Your pigeon sounds like she has an especially tuned-in nature, and all she wants is to be `good' so you'll keep looking after her, hence her going outside when she thinks you want her to go. She must be such a lovely one to have around, she's so smart and sensitive to what you are trying to communicate. She might have had a hard life before you took her in, especially those days/hours when her wing was broken.
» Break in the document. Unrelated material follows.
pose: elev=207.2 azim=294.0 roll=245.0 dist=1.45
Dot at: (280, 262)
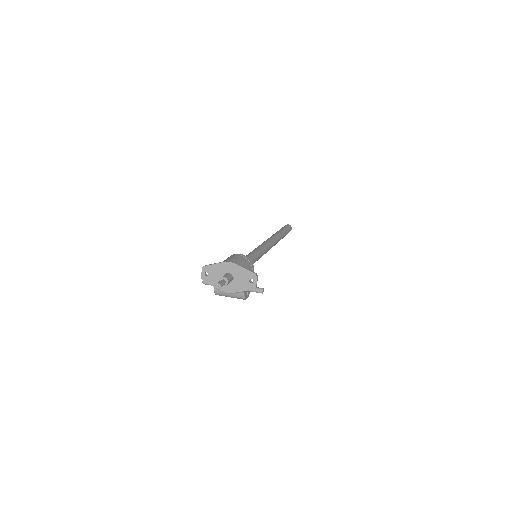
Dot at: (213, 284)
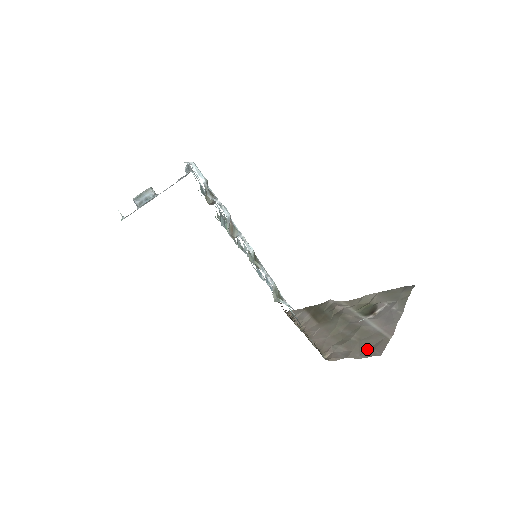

PS. I was wondering what kind of plant did you discover that's good for pigeons? I would really love to have some plants in my outdoor pigeon enclosure.


----------



## goga82 (Aug 17, 2009)

i would keep providing the food.. leave the food out on the window so that his mate can get some of the goodies too. leave little bit of water too.. but keeping him in the house thry the winter i wouldnt suggest, he would lose his wild instincts he had gained. and it would be very confusing to him, believe me.
let him be. he will be ok, i know its cold, but other pigeons are ok.
cold cant beat them, lack of food yes, but cold .. naw...they bathe in winter in cold water on the streets from melting snow.. yeah they look all puffed up, but they are bulit for this weather.. more so the winter than 90 degrees summer
i would letr him be.. leave the food on the window. dont let him in.. food enough to feed his girlfriend too..
only time id take him back in the house after releasing them is if they got sick


----------



## Miss-Sassypants (Sep 25, 2010)

Bless your good heart for caring for the pigeon. As previously suggested, do take note of his/her new friend. If you do decide to keep him, maybe you could keep the other bird as well? They are probably in love, and wouldn't like to be apart 

Do leave lots of food and water, or maybe a box with some warm towel out there (on a high, safe place), so at least, even if they are free, they could use your set up to make a nest?

Good luck & take care!


----------



## almondman (Aug 22, 2009)

I may have missed this somewhere in the previous dialogue, but it can't be healthy for the bird to be brought in to such a warm environment, and then put out into the cold. I guess it would depend on how long you have him/her inside before it goes back outside. Just a thought


----------



## Lilly+Jerry (Feb 4, 2012)

I think if it seems to be coping well on its own leave in the wild as it should be but keep an eye on it and still allow it to come in and out as it pleases. If it starts to show signs of its health deteriorating then you may want to keep it indoors.
Try on a evening when you usually open the window for it to leave not opening the window, it will show clear signs if it want to leave and then if it is showing these signs open the window again.


----------



## mikuzzu (Jan 14, 2012)

I totally agree that a spring release would be more ideal than a winter release, so if you can get her back inside, I would definitely support that decision. But even if that doesn't work out, the fact that you are providing her with a place to go for food is dramatically improving her chances of survival.


----------



## spirit wings (Mar 29, 2008)

Marshmallowknee said:


> Pardon me in advance for any excessive anthropormorphism.
> 
> Also, for context, we live in Montreal, QC Canada. It is currently -11 celcius (12 degrees farenheit) and the city is covered in snow.
> 
> ...


It sounds like you have already released her..so just keep up what you are doing as she is already acclimated and you provide food.


----------